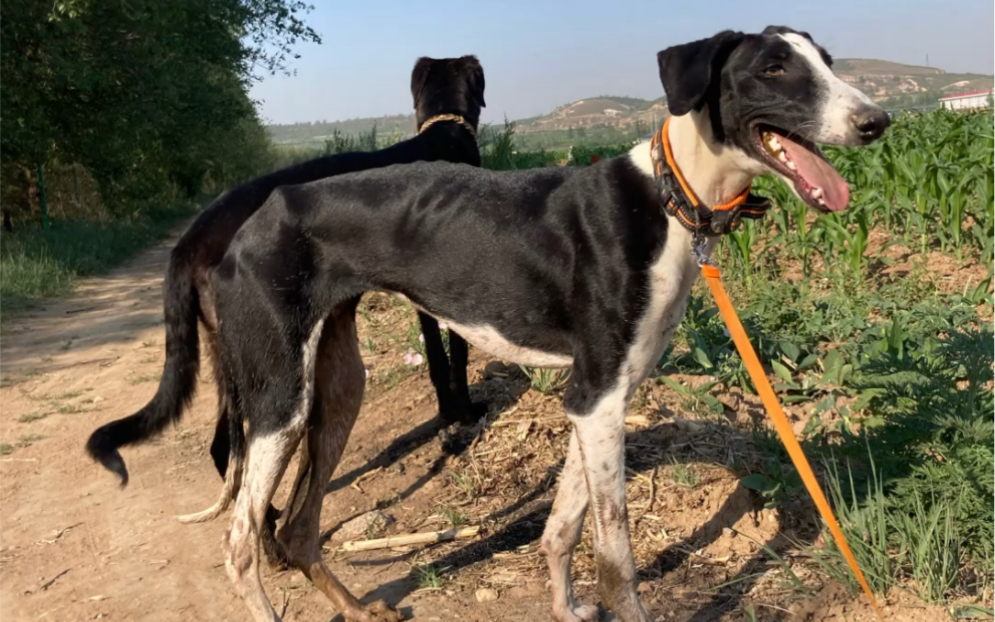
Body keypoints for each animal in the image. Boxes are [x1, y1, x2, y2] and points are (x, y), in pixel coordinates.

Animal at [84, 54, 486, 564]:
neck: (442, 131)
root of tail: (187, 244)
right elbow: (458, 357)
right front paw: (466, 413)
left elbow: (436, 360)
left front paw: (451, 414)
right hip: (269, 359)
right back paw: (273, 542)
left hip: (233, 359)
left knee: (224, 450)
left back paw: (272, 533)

**DESCRIPTION OF THE TASK:** A precise repetition of every entry, free of pictures, is the expected answer.

**RESULT OF THE TASK:**
Body keypoints for each animal in the image. Boxes are [x1, y1, x2, y2] and points are (x, y), in pixel coordinates.

Animal at [84, 54, 486, 564]:
neck: (442, 131)
root of tail: (187, 244)
right elbow: (458, 357)
right front paw: (466, 413)
left elbow: (436, 360)
left front paw: (451, 414)
right hip: (269, 359)
right back paw: (273, 542)
left hip: (233, 359)
left knee: (224, 450)
left back paw: (272, 533)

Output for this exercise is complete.